**Written instruction**
Can you turn the lines of the material below into a numbered list, skipping any blank lines and leaving out the pictures?

**Exercise inputs**
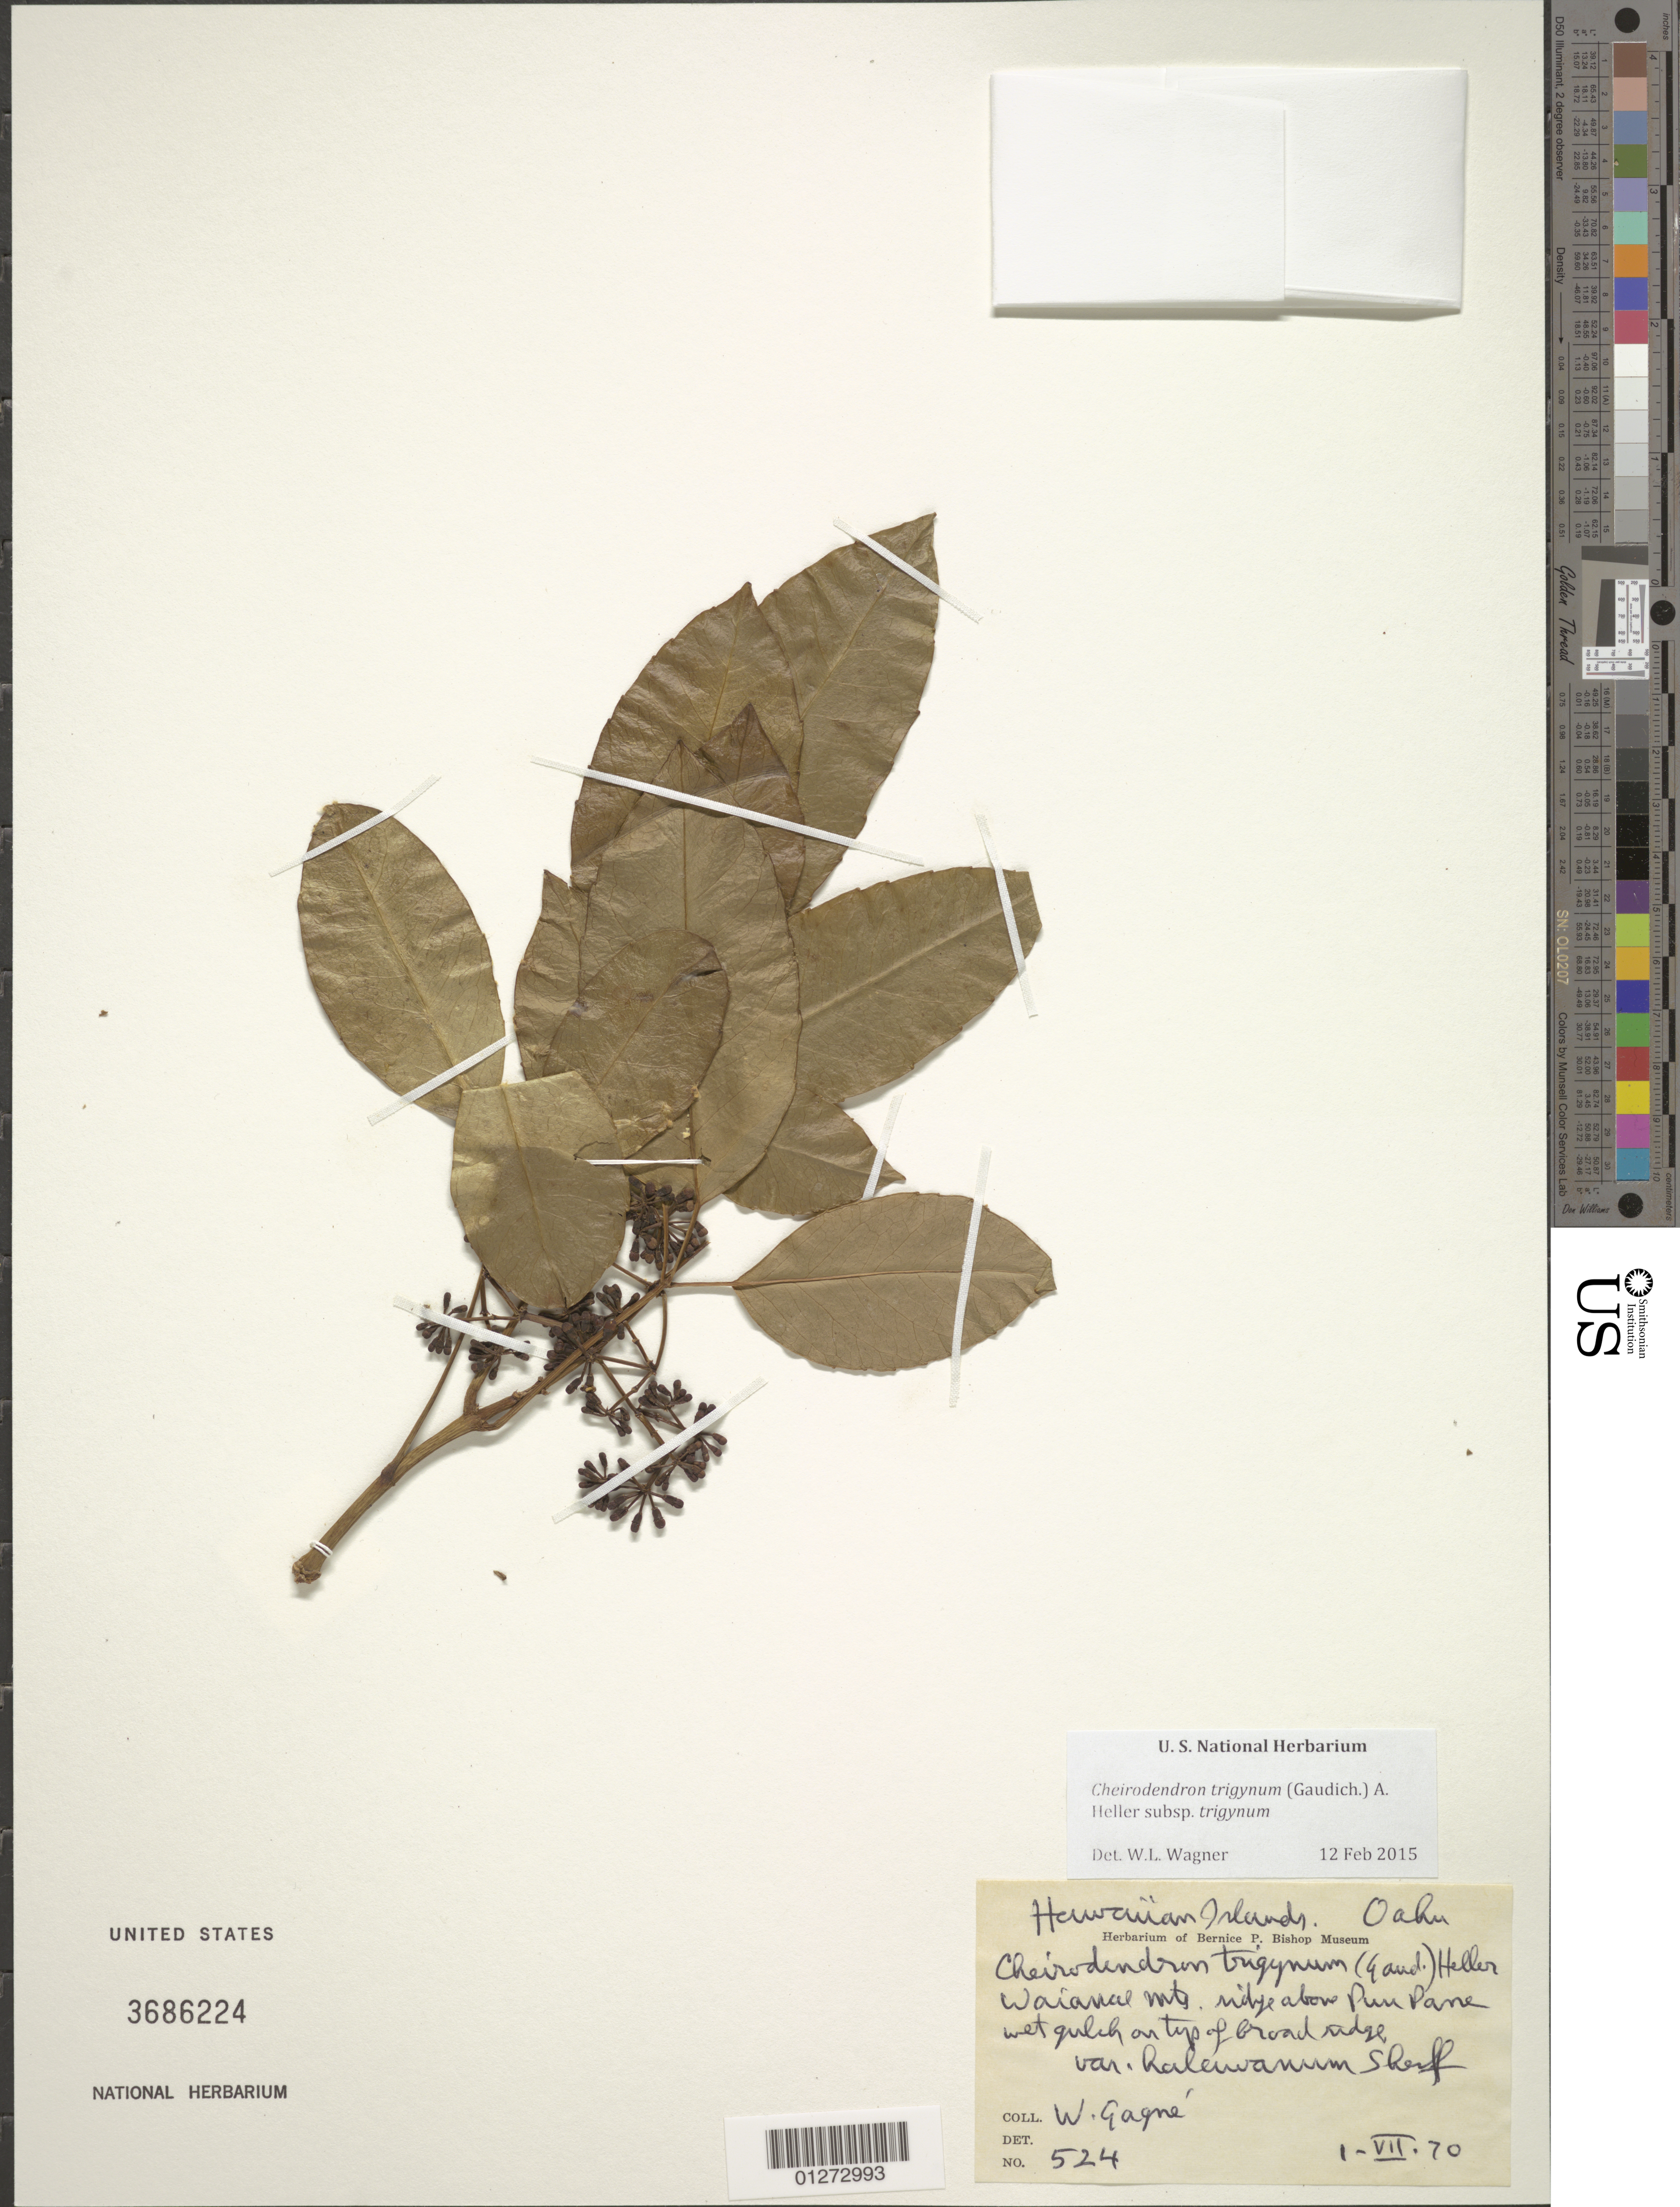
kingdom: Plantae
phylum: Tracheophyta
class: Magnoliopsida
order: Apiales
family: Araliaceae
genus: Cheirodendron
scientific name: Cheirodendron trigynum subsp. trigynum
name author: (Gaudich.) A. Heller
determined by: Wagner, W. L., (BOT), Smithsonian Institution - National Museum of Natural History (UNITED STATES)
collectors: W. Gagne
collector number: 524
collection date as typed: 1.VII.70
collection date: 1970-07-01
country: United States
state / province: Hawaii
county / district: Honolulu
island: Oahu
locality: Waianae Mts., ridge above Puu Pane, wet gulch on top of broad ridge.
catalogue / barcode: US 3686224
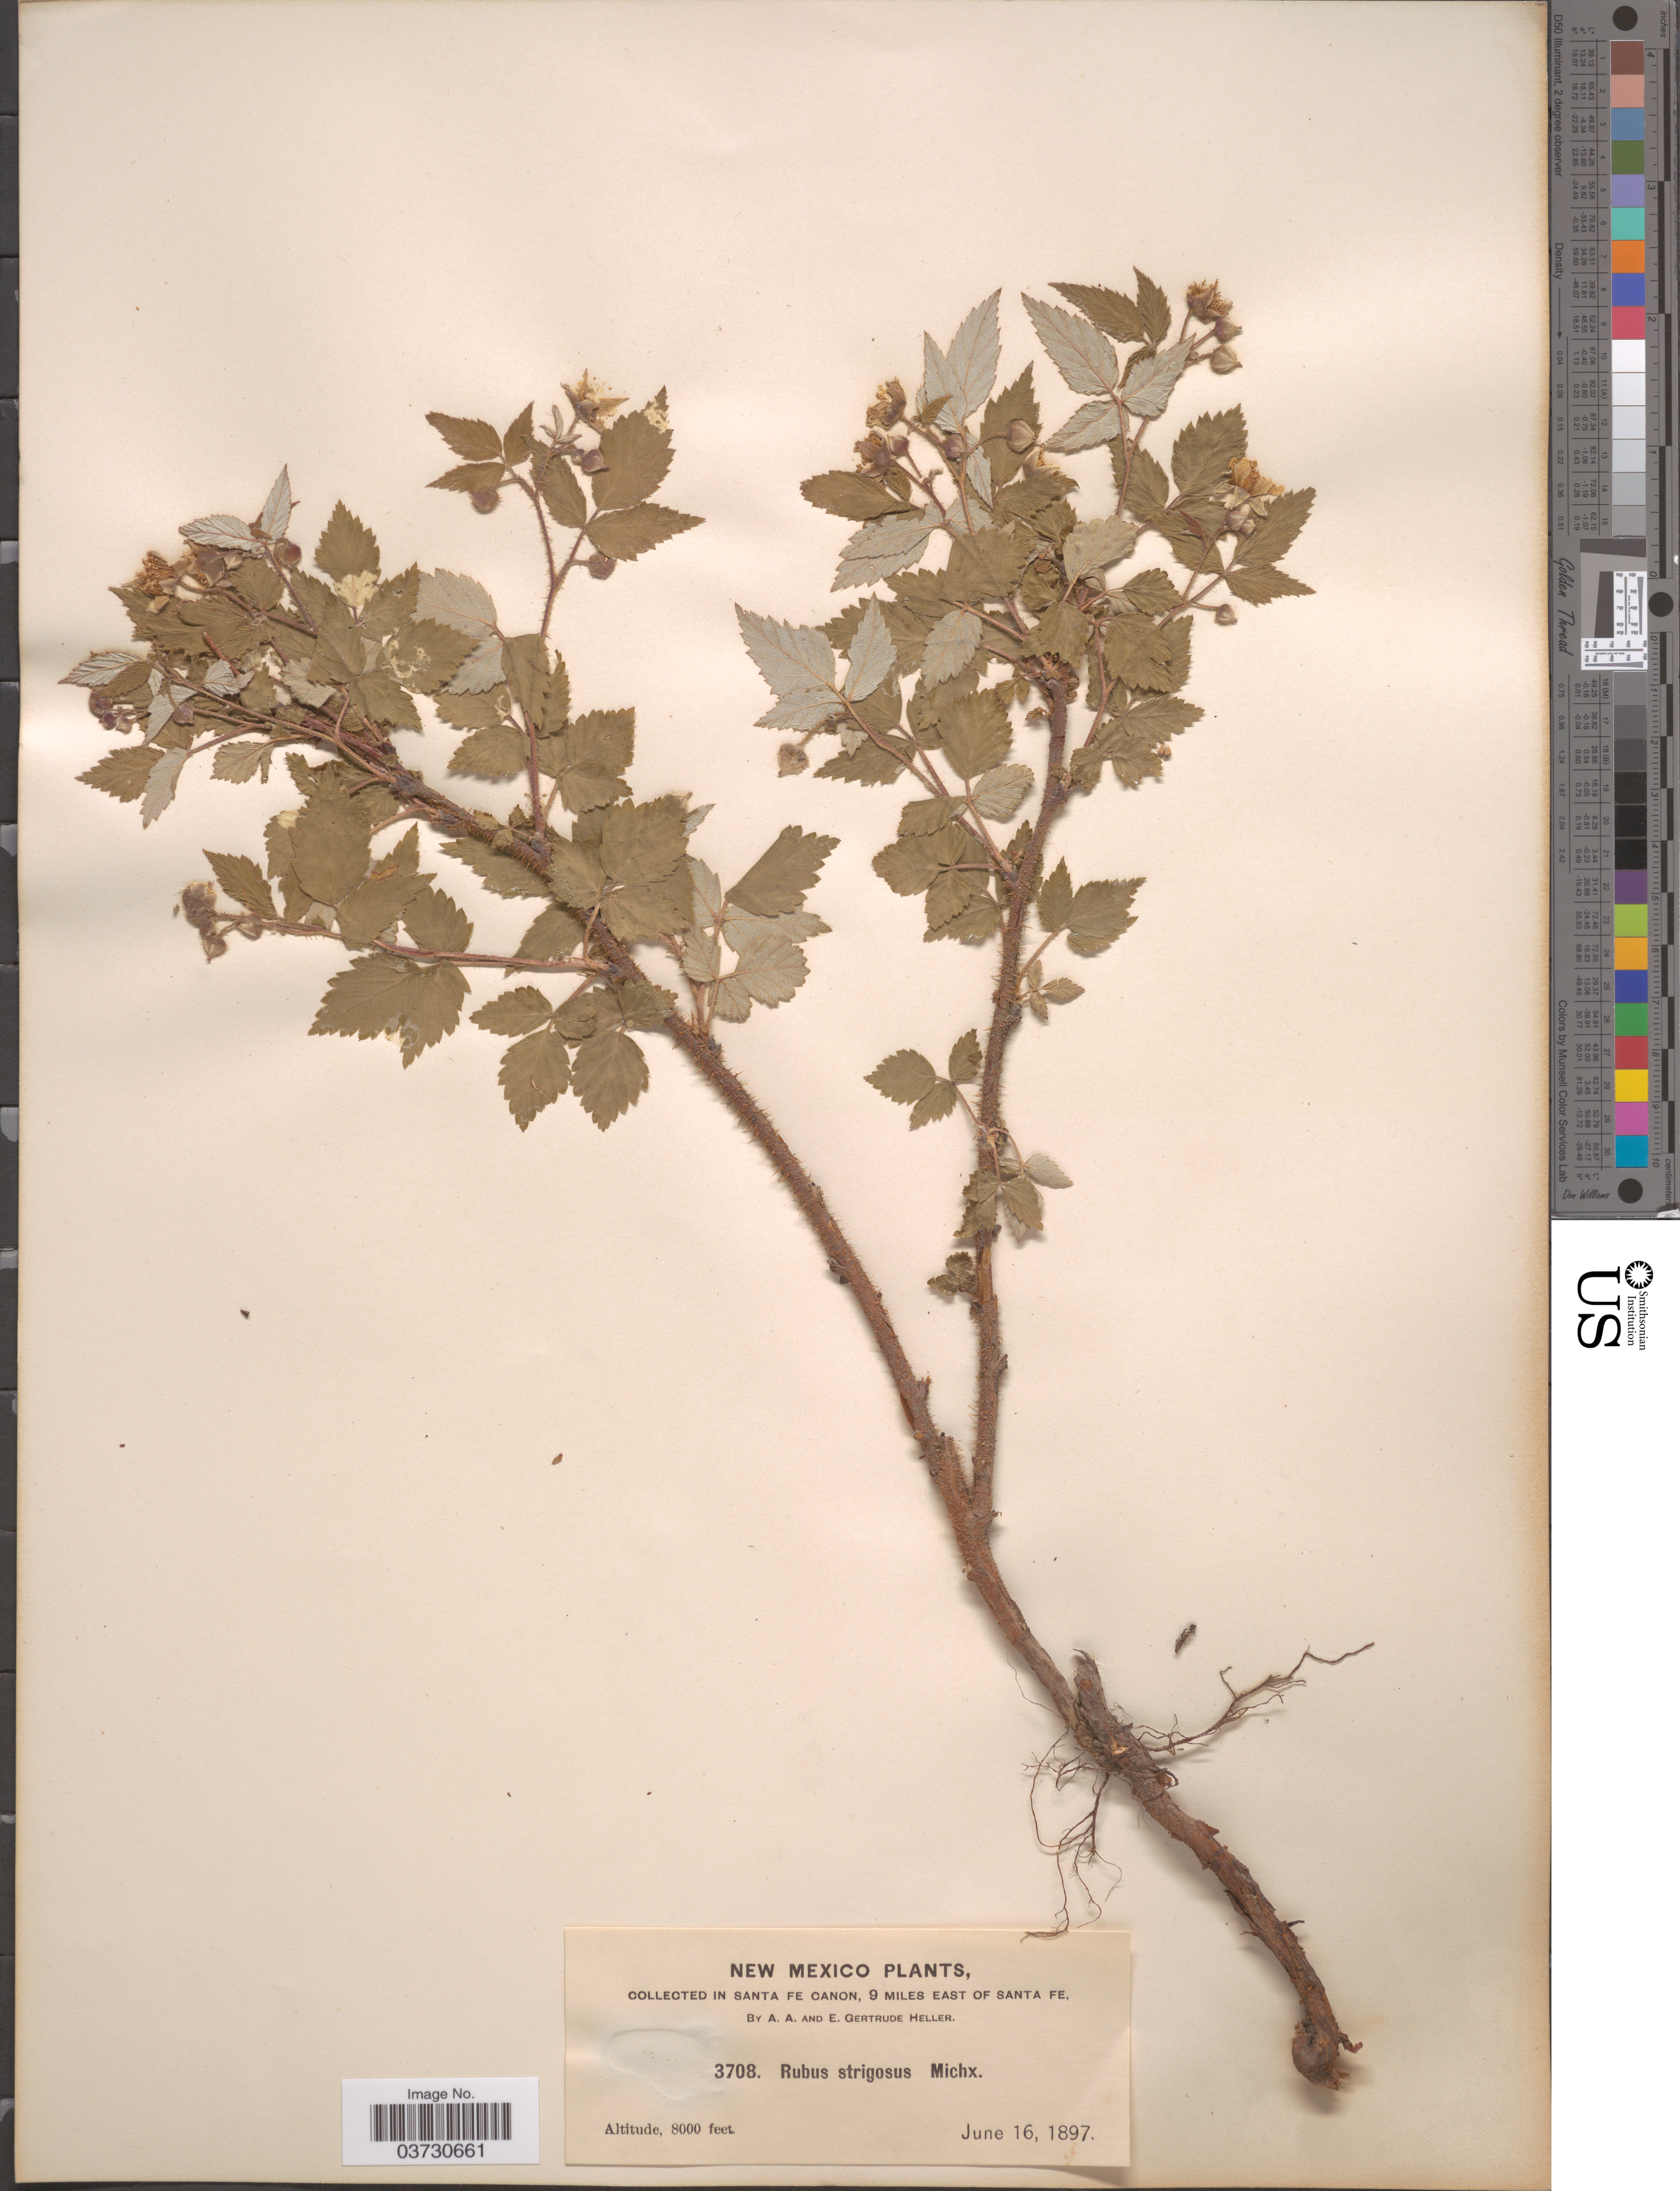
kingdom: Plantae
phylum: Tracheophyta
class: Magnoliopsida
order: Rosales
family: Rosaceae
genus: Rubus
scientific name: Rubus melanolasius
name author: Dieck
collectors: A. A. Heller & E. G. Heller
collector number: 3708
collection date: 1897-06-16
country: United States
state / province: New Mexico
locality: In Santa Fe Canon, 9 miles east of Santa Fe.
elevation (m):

**Task output**
1. kingdom: Plantae
2. phylum: Tracheophyta
3. class: Magnoliopsida
4. order: Apiales
5. family: Araliaceae
6. genus: Cheirodendron
7. scientific name: Cheirodendron trigynum subsp. trigynum
8. name author: (Gaudich.) A. Heller
9. determined by: Wagner, W. L., (BOT), Smithsonian Institution - National Museum of Natural History (UNITED STATES)
10. collectors: W. Gagne
11. collector number: 524
12. collection date as typed: 1.VII.70
13. collection date: 1970-07-01
14. country: United States
15. state / province: Hawaii
16. county / district: Honolulu
17. island: Oahu
18. locality: Waianae Mts., ridge above Puu Pane, wet gulch on top of broad ridge.
19. catalogue / barcode: US 3686224
20. kingdom: Plantae
21. phylum: Tracheophyta
22. class: Magnoliopsida
23. order: Rosales
24. family: Rosaceae
25. genus: Rubus
26. scientific name: Rubus melanolasius
27. name author: Dieck
28. collectors: A. A. Heller & E. G. Heller
29. collector number: 3708
30. collection date: 1897-06-16
31. country: United States
32. state / province: New Mexico
33. locality: In Santa Fe Canon, 9 miles east of Santa Fe.
34. elevation (m):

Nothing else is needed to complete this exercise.